Es sabido que la llegada de visitantes a cualquier ANP produce disturbios que se pueden traducir en una aceleración de la degradación de sus recursos naturales. Por eso es indispensable hacer proyecciones sobre el uso de los recursos, a fin de asegurar tanto su conservación como la satisfacción de las necesidades y expectativas de los turistas y visitantes. Esto es particularmente importante en espacios como los alrededores de la Villa de Merlo donde el paisaje y la biodiversidad de flora y fauna constituyen el principal motivo de las visitas a las ANP ya que, su vulnerabilidad, pone en riesgo no sólo a la actividad sino a las mismas especies y al paisaje.

Un ejemplo típico de la degradación de recursos naturales provocado por la llegada de visitantes a las ANPs es la erosión de los senderos marcados en el territorio. El paso constante de turistas, ya sea caminando, a caballo o en bicicleta compacta y erosiona los suelos y la cubierta vegetal. En Mogote Bayo, el acceso de turistas a los senderos está provocando una aceleración del proceso erosivo que se observa más avanzado en el último tramo del Vía Crucis (estación 7 a 14).

Entonces, ¿de qué forma es posible equiparar la ineludible conservación ambiental con el bienestar colectivo en la Villa de Merlo? ¿Qué herramientas pueden favorecer el adecuado desarrollo de la actividad turística en la Reserva Mogote Bayo?

En los procesos de planificación del espacio turístico, los estudios de capacidad de carga constituyen una importante herramienta, para la regulación de la actividad y la gestión de los flujos de afluencia. El análisis de la Capacidad de Carga Turística (CCT),  que integra criterios económicos, sociales y físicos-ecológicos en función de la propia dinámica del sector, permite identificar el número máximo de turistas que puede albergar un área o destino (O Reilly 1991), aunque su configuración y aplicación, debe ser adaptada al contexto de cada escenario turístico (CONANP, 2006).

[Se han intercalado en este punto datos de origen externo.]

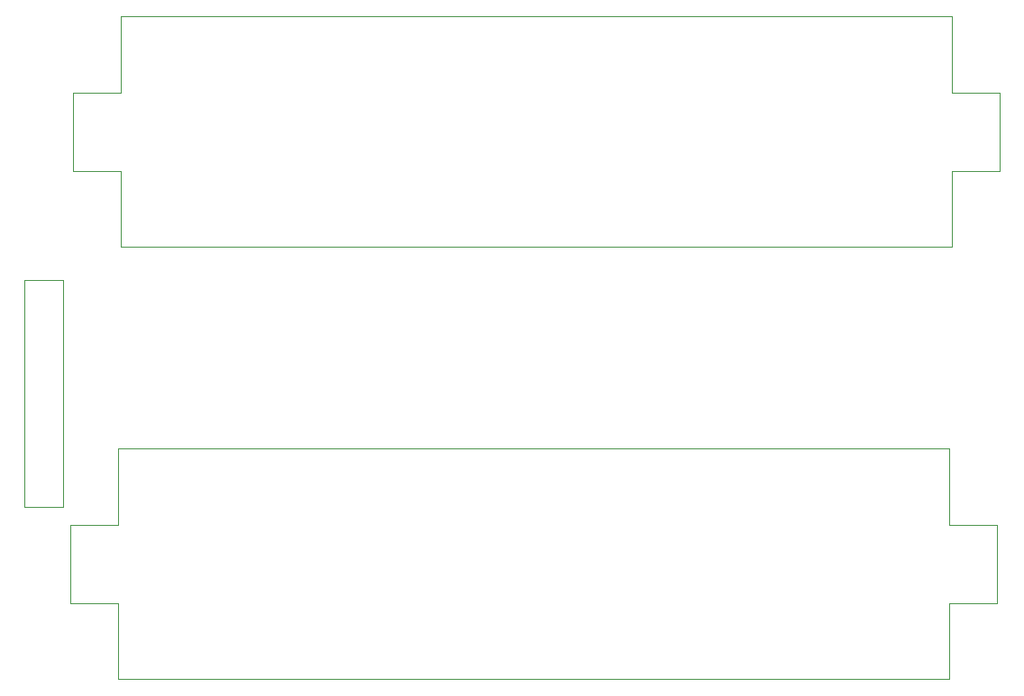
<source format=gbr>
G04 #@! TF.GenerationSoftware,KiCad,Pcbnew,(5.0.2)-1*
G04 #@! TF.CreationDate,2019-08-17T15:57:11+01:00*
G04 #@! TF.ProjectId,SoliCamb Rev 4 PCB,536f6c69-4361-46d6-9220-526576203420,rev?*
G04 #@! TF.SameCoordinates,Original*
G04 #@! TF.FileFunction,Other,User*
%FSLAX46Y46*%
G04 Gerber Fmt 4.6, Leading zero omitted, Abs format (unit mm)*
G04 Created by KiCad (PCBNEW (5.0.2)-1) date 8/17/2019 3:57:11 PM*
%MOMM*%
%LPD*%
G01*
G04 APERTURE LIST*
%ADD10C,0.050000*%
G04 APERTURE END LIST*
D10*
G04 #@! TO.C,BT2*
X71500000Y-81918000D02*
X67030000Y-81918000D01*
X67030000Y-81918000D02*
X67030000Y-89278000D01*
X67030000Y-89278000D02*
X71500000Y-89278000D01*
X154030000Y-89278000D02*
X149560000Y-89278000D01*
X149560000Y-81918000D02*
X154030000Y-81918000D01*
X71500000Y-96428000D02*
X71500000Y-89278000D01*
X71500000Y-74768000D02*
X71500000Y-81918000D01*
X149560000Y-96428000D02*
X149560000Y-89278000D01*
X71500000Y-96428000D02*
X149560000Y-96428000D01*
X71500000Y-74768000D02*
X149560000Y-74768000D01*
X149560000Y-74768000D02*
X149560000Y-81918000D01*
X154030000Y-81918000D02*
X154030000Y-89278000D01*
G04 #@! TO.C,BT1*
X66776000Y-129918000D02*
X66776000Y-122558000D01*
X71246000Y-137068000D02*
X71246000Y-129918000D01*
X149306000Y-137068000D02*
X71246000Y-137068000D01*
X149306000Y-115408000D02*
X71246000Y-115408000D01*
X71246000Y-115408000D02*
X71246000Y-122558000D01*
X149306000Y-137068000D02*
X149306000Y-129918000D01*
X149306000Y-115408000D02*
X149306000Y-122558000D01*
X71246000Y-129918000D02*
X66776000Y-129918000D01*
X66776000Y-122558000D02*
X71246000Y-122558000D01*
X153776000Y-122558000D02*
X149306000Y-122558000D01*
X153776000Y-129918000D02*
X153776000Y-122558000D01*
X149306000Y-129918000D02*
X153776000Y-129918000D01*
G04 #@! TO.C,U4*
X66062000Y-99546000D02*
X66062000Y-120896000D01*
X66062000Y-120896000D02*
X62462000Y-120896000D01*
X62462000Y-120896000D02*
X62462000Y-99546000D01*
X62462000Y-99546000D02*
X66062000Y-99546000D01*
G04 #@! TD*
M02*

</source>
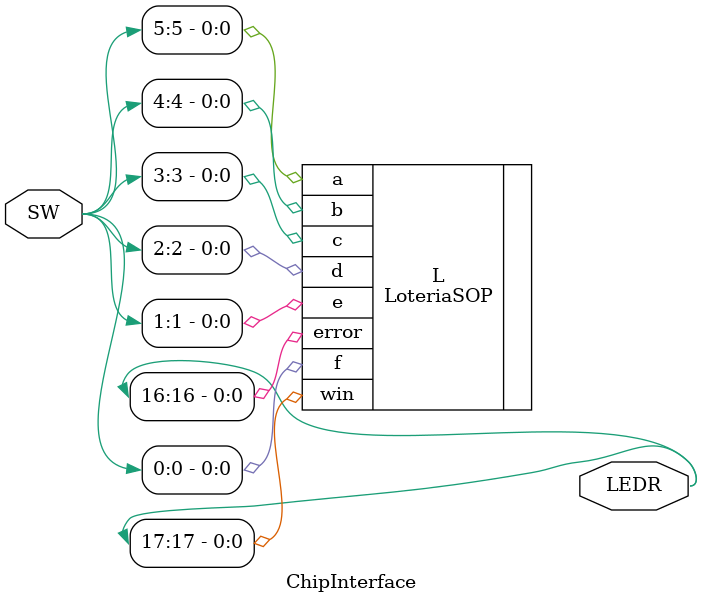
<source format=sv>
module ChipInterface
    (output logic [17:0] LEDR,
    input logic [5:0] SW);

    LoteriaSOP L(.a(SW[5]), .b(SW[4]), .c(SW[3]), .d(SW[2]),
        .e(SW[1]),.f(SW[0]),.win(LEDR[17]),.error(LEDR[16]));


endmodule : ChipInterface


</source>
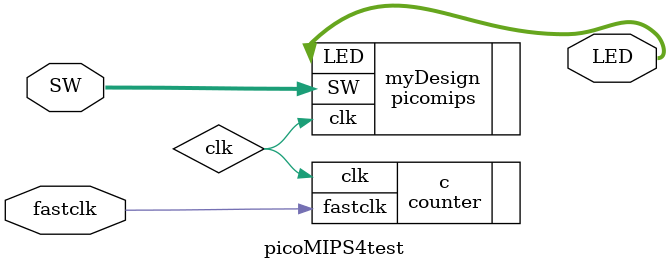
<source format=sv>
module picoMIPS4test#(parameter n = 8,
					parameter Psize = 6, 
					parameter Isize = 24 
				) 
				(
				input logic fastclk,  // 50MHz Altera DE0 clock
				input logic [9:0] SW, // Switches SW0..SW9
				output logic [7:0] LED); // LEDs
  
  logic clk; // slow clock, about 10Hz
  
  counter  c (.fastclk(fastclk),.clk(clk)); // slow clk from counter
  
  // to obtain the cost figure, synthesise your design without the counter 
  // and the picoMIPS4test module using Cyclone IV E as target
  // and make a note of the synthesis statistics
  picomips #(.n(n),
			.Psize(Psize),
			.Isize(Isize)
			) 
			myDesign  
			(.clk(clk), .SW(SW),.LED(LED));
  
endmodule  
</source>
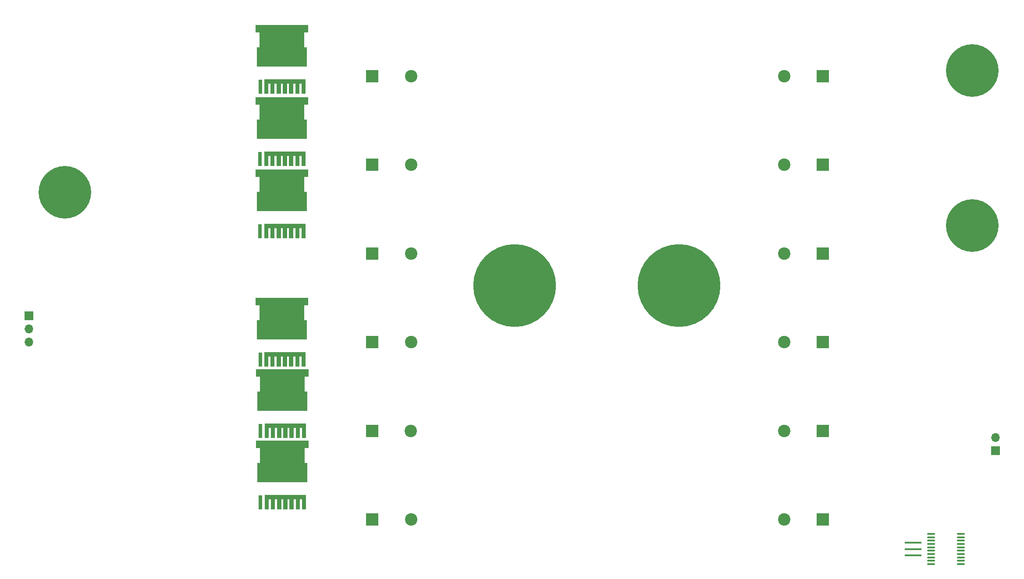
<source format=gbr>
%TF.GenerationSoftware,KiCad,Pcbnew,(6.0.0-rc1-57-gf03efa1cba)*%
%TF.CreationDate,2021-11-19T01:11:21-08:00*%
%TF.ProjectId,OpenCharger,4f70656e-4368-4617-9267-65722e6b6963,rev?*%
%TF.SameCoordinates,Original*%
%TF.FileFunction,Soldermask,Top*%
%TF.FilePolarity,Negative*%
%FSLAX46Y46*%
G04 Gerber Fmt 4.6, Leading zero omitted, Abs format (unit mm)*
G04 Created by KiCad (PCBNEW (6.0.0-rc1-57-gf03efa1cba)) date 2021-11-19 01:11:21*
%MOMM*%
%LPD*%
G01*
G04 APERTURE LIST*
G04 Aperture macros list*
%AMRoundRect*
0 Rectangle with rounded corners*
0 $1 Rounding radius*
0 $2 $3 $4 $5 $6 $7 $8 $9 X,Y pos of 4 corners*
0 Add a 4 corners polygon primitive as box body*
4,1,4,$2,$3,$4,$5,$6,$7,$8,$9,$2,$3,0*
0 Add four circle primitives for the rounded corners*
1,1,$1+$1,$2,$3*
1,1,$1+$1,$4,$5*
1,1,$1+$1,$6,$7*
1,1,$1+$1,$8,$9*
0 Add four rect primitives between the rounded corners*
20,1,$1+$1,$2,$3,$4,$5,0*
20,1,$1+$1,$4,$5,$6,$7,0*
20,1,$1+$1,$6,$7,$8,$9,0*
20,1,$1+$1,$8,$9,$2,$3,0*%
%AMFreePoly0*
4,1,13,2.850000,-5.050000,1.450000,-5.050000,1.450000,-4.350000,-1.450000,-4.350000,-1.450000,-4.850000,-5.150000,-4.850000,-5.150000,4.850000,-1.450000,4.850000,-1.450000,4.350000,1.450000,4.350000,1.450000,5.050000,2.850000,5.050000,2.850000,-5.050000,2.850000,-5.050000,$1*%
%AMFreePoly1*
4,1,29,0.400000,-4.000000,-2.400000,-4.000000,-2.400000,-3.200000,-0.400000,-3.200000,-0.400000,-2.800000,-2.400000,-2.800000,-2.400000,-2.000000,-0.400000,-2.000000,-0.400000,-1.600000,-2.400000,-1.600000,-2.400000,-0.800000,-0.400000,-0.800000,-0.400000,-0.400000,-2.400000,-0.400000,-2.400000,0.400000,-0.400000,0.400000,-0.400000,0.800000,-2.400000,0.800000,-2.400000,1.600000,-0.400000,1.600000,
-0.400000,2.000000,-2.400000,2.000000,-2.400000,2.800000,-0.400000,2.800000,-0.400000,3.200000,-2.400000,3.200000,-2.400000,4.000000,0.400000,4.000000,0.400000,-4.000000,0.400000,-4.000000,$1*%
G04 Aperture macros list end*
%ADD10C,16.000000*%
%ADD11R,1.700000X1.700000*%
%ADD12O,1.700000X1.700000*%
%ADD13C,2.400000*%
%ADD14R,2.400000X2.400000*%
%ADD15FreePoly0,90.000000*%
%ADD16FreePoly1,90.000000*%
%ADD17R,0.800000X2.800000*%
%ADD18C,10.160000*%
%ADD19RoundRect,0.100000X-0.637500X-0.100000X0.637500X-0.100000X0.637500X0.100000X-0.637500X0.100000X0*%
%ADD20R,3.200000X0.400000*%
G04 APERTURE END LIST*
D10*
%TO.C,L1*%
X165558000Y-220218000D03*
X197358000Y-220218000D03*
%TD*%
D11*
%TO.C,J5*%
X258445000Y-252100000D03*
D12*
X258445000Y-249560000D03*
%TD*%
D13*
%TO.C,C16*%
X217627755Y-179705000D03*
D14*
X225127755Y-179705000D03*
%TD*%
%TO.C,C15*%
X225127755Y-248285000D03*
D13*
X217627755Y-248285000D03*
%TD*%
D14*
%TO.C,C14*%
X225127755Y-265430000D03*
D13*
X217627755Y-265430000D03*
%TD*%
D14*
%TO.C,C13*%
X138035001Y-248285000D03*
D13*
X145535001Y-248285000D03*
%TD*%
D14*
%TO.C,C12*%
X138092246Y-265430000D03*
D13*
X145592246Y-265430000D03*
%TD*%
D14*
%TO.C,C9*%
X138092246Y-213995000D03*
D13*
X145592246Y-213995000D03*
%TD*%
D14*
%TO.C,C10*%
X225127755Y-196850000D03*
D13*
X217627755Y-196850000D03*
%TD*%
D14*
%TO.C,C8*%
X225127756Y-231140000D03*
D13*
X217627756Y-231140000D03*
%TD*%
D14*
%TO.C,C6*%
X225127755Y-213995000D03*
D13*
X217627755Y-213995000D03*
%TD*%
D14*
%TO.C,C5*%
X138092246Y-179705000D03*
D13*
X145592246Y-179705000D03*
%TD*%
D14*
%TO.C,C4*%
X138092247Y-231140000D03*
D13*
X145592247Y-231140000D03*
%TD*%
D14*
%TO.C,C3*%
X138092246Y-196850000D03*
D13*
X145592246Y-196850000D03*
%TD*%
D11*
%TO.C,J2*%
X71755000Y-226075000D03*
D12*
X71755000Y-228615000D03*
X71755000Y-231155000D03*
%TD*%
D15*
%TO.C,Q3*%
X120615000Y-200670000D03*
D16*
X121215000Y-208720000D03*
D17*
X116415000Y-209720000D03*
%TD*%
D15*
%TO.C,Q1*%
X120650000Y-172730000D03*
D17*
X116450000Y-181780000D03*
D16*
X121250000Y-180780000D03*
%TD*%
D15*
%TO.C,Q2*%
X120615000Y-186700000D03*
D17*
X116415000Y-195750000D03*
D16*
X121215000Y-194750000D03*
%TD*%
D18*
%TO.C,J6*%
X78740000Y-202184000D03*
%TD*%
D15*
%TO.C,Q17*%
X120699000Y-253095000D03*
D17*
X116499000Y-262145000D03*
D16*
X121299000Y-261145000D03*
%TD*%
D15*
%TO.C,Q16*%
X120699000Y-239265000D03*
D17*
X116499000Y-248315000D03*
D16*
X121299000Y-247315000D03*
%TD*%
D19*
%TO.C,U2*%
X246057500Y-268220000D03*
X246057500Y-268870000D03*
X246057500Y-269520000D03*
X246057500Y-270170000D03*
X246057500Y-270820000D03*
X246057500Y-271470000D03*
X246057500Y-272120000D03*
X246057500Y-272770000D03*
X246057500Y-273420000D03*
X246057500Y-274070000D03*
X251782500Y-274070000D03*
X251782500Y-273420000D03*
X251782500Y-272770000D03*
X251782500Y-272120000D03*
X251782500Y-271470000D03*
X251782500Y-270820000D03*
X251782500Y-270170000D03*
X251782500Y-269520000D03*
X251782500Y-268870000D03*
X251782500Y-268220000D03*
%TD*%
D20*
%TO.C,Y1*%
X242570000Y-269945000D03*
X242570000Y-271145000D03*
X242570000Y-272345000D03*
%TD*%
D18*
%TO.C,J3*%
X254000000Y-178675000D03*
X254000000Y-208645000D03*
%TD*%
D15*
%TO.C,Q4*%
X120664000Y-225435000D03*
D16*
X121264000Y-233485000D03*
D17*
X116464000Y-234485000D03*
%TD*%
M02*

</source>
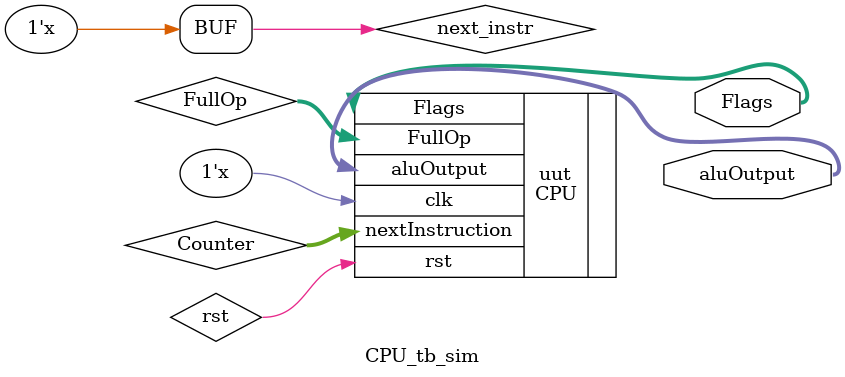
<source format=v>
module CPU_tb_sim (Flags, aluOutput);


	reg next_instr;
	wire [9:0] Counter;
	integer counter;
	wire rst;
	output wire [15:0]aluOutput;
	wire [15:0] FullOp;
   output wire [4:0] Flags;
	
	
CPU uut(
	.clk(next_instr),
	.nextInstruction(Counter),
	.rst(rst),
	.Flags(Flags),
	.FullOp(FullOp),
	.aluOutput(aluOutput)
);

always@(next_instr) begin
	#100
	next_instr = ~next_instr;
end

endmodule


</source>
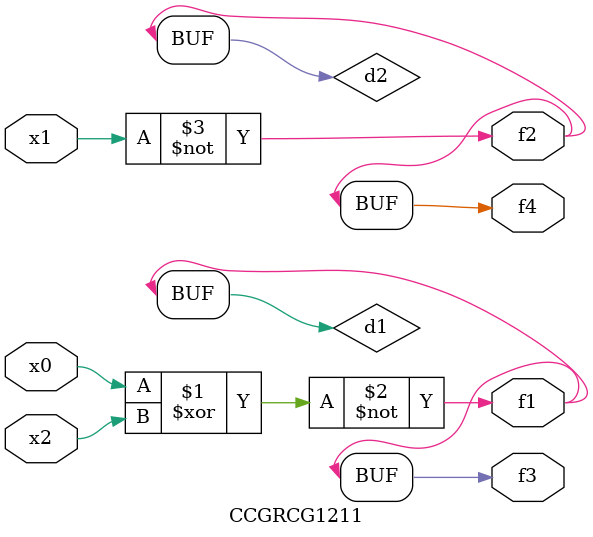
<source format=v>
module CCGRCG1211(
	input x0, x1, x2,
	output f1, f2, f3, f4
);

	wire d1, d2, d3;

	xnor (d1, x0, x2);
	nand (d2, x1);
	nor (d3, x1, x2);
	assign f1 = d1;
	assign f2 = d2;
	assign f3 = d1;
	assign f4 = d2;
endmodule

</source>
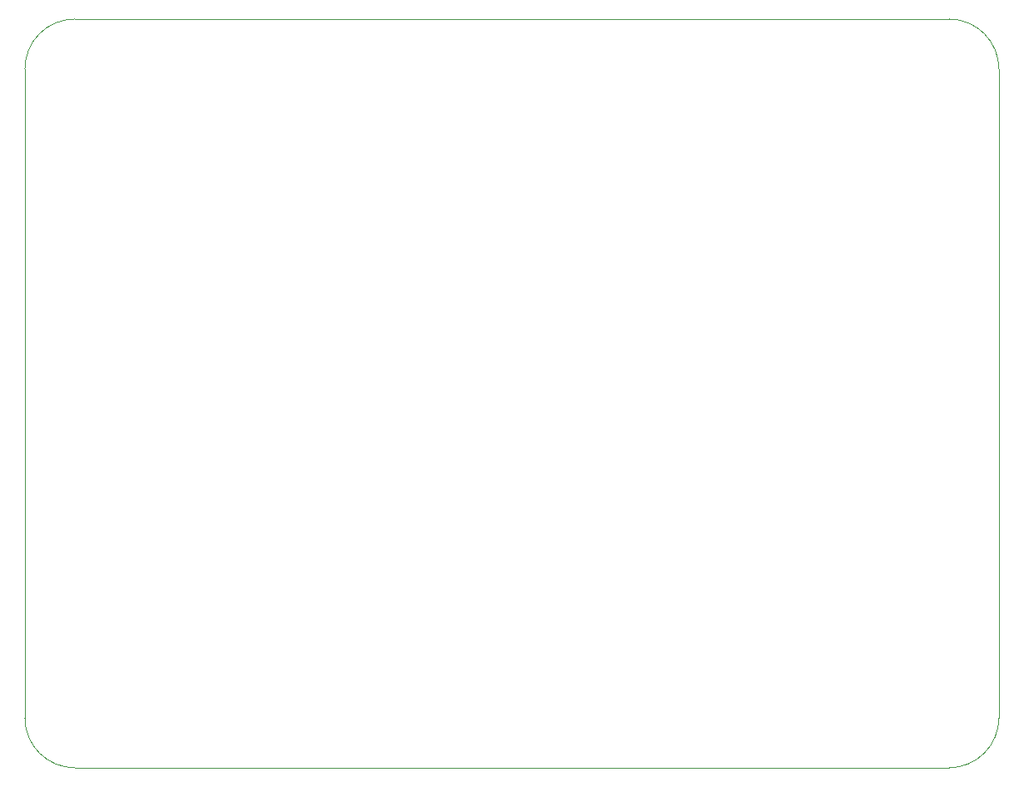
<source format=gbr>
%TF.GenerationSoftware,KiCad,Pcbnew,(6.0.0)*%
%TF.CreationDate,2022-01-24T17:52:30-05:00*%
%TF.ProjectId,function generator,66756e63-7469-46f6-9e20-67656e657261,rev?*%
%TF.SameCoordinates,Original*%
%TF.FileFunction,Profile,NP*%
%FSLAX46Y46*%
G04 Gerber Fmt 4.6, Leading zero omitted, Abs format (unit mm)*
G04 Created by KiCad (PCBNEW (6.0.0)) date 2022-01-24 17:52:30*
%MOMM*%
%LPD*%
G01*
G04 APERTURE LIST*
%TA.AperFunction,Profile*%
%ADD10C,0.100000*%
%TD*%
G04 APERTURE END LIST*
D10*
X88900000Y-22860000D02*
X129540000Y-22860000D01*
X134620000Y-93980000D02*
X134620000Y-27940000D01*
X40640000Y-22860000D02*
X88900000Y-22860000D01*
X35560000Y-93980000D02*
X35560000Y-27940000D01*
X40640000Y-99060000D02*
X129540000Y-99060000D01*
X134620000Y-27940000D02*
G75*
G03*
X129540000Y-22860000I-5080002J-2D01*
G01*
X35560000Y-93980000D02*
G75*
G03*
X40640000Y-99060000I5080002J2D01*
G01*
X129540000Y-99060000D02*
G75*
G03*
X134620000Y-93980000I-2J5080002D01*
G01*
X40640000Y-22860000D02*
G75*
G03*
X35560000Y-27940000I2J-5080002D01*
G01*
M02*

</source>
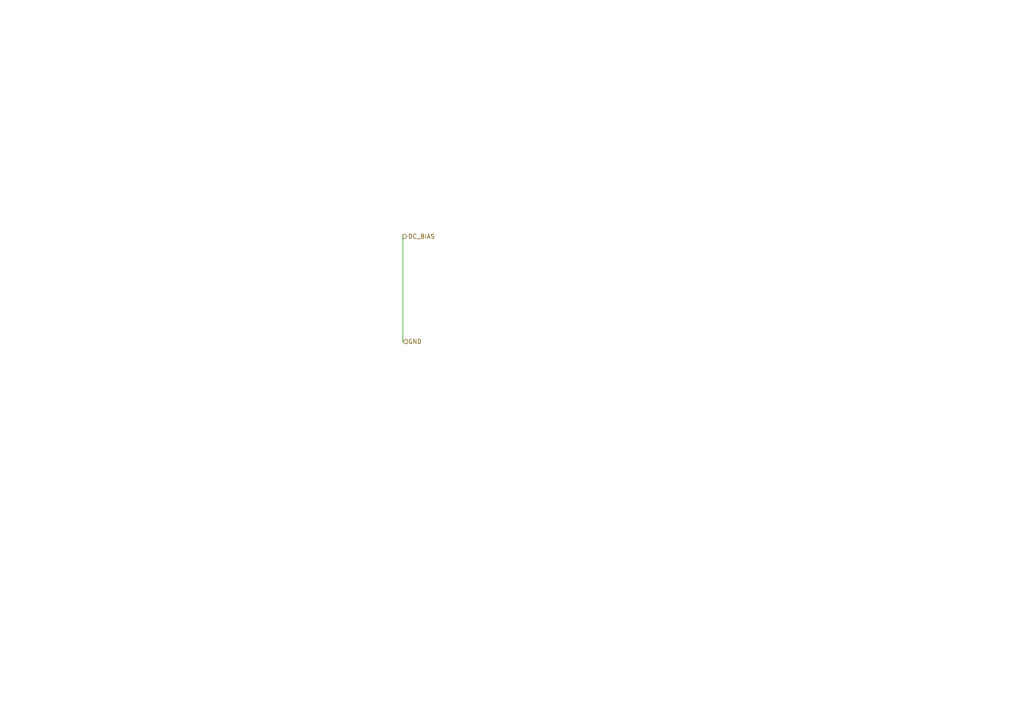
<source format=kicad_sch>
(kicad_sch (version 20230121) (generator eeschema)

  (uuid 6a2fc556-3ea9-48ec-bd0c-cef6c98f43a5)

  (paper "A4")

  


  (wire (pts (xy 116.84 68.58) (xy 116.84 99.06))
    (stroke (width 0) (type default))
    (uuid 7c16ebf9-4af3-4995-bc84-65570fabc5c6)
  )

  (hierarchical_label "GND" (shape input) (at 116.84 99.06 0) (fields_autoplaced)
    (effects (font (size 1.27 1.27)) (justify left))
    (uuid ad65efd3-9e28-4c7a-a731-97200dd5f8f4)
  )
  (hierarchical_label "DC_BIAS" (shape output) (at 116.84 68.58 0) (fields_autoplaced)
    (effects (font (size 1.27 1.27)) (justify left))
    (uuid eef0f6e8-71dd-411c-8d99-5f4710b2ac09)
  )
)

</source>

Existen muchos ejemplos en el mundo de APNs que han excedido su CCT. Esto se traduce en problemas físicos, sociales y económicos, con un importante descenso en la calidad de la experiencia o satisfacción del visitante, y consecuentemente, la pérdida de ingresos por el desarrollo de la actividad turística. Si bien la estimación de la CCT en destinos, constituye una estrategia indispensable para la conservación ambiental y el adecuado desarrollo de la actividad turística, es claro que la restricción de visitantes, conlleva una inmediata disminución de ingresos. Por eso, en lugares como la Villa de Merlo, donde los recursos naturales constituyen una herramienta fundamental para el desarrollo del ecoturismo es ineludible avanzar en los procesos de concertación social con la comunidad para alcanzar acuerdos acerca de los beneficios no sólo económicos de la implementación de un sistema de acceso controlado a los lugares, sino también sobre las coyunturas ambientales para la conservación de la biodiversidad y el paisaje.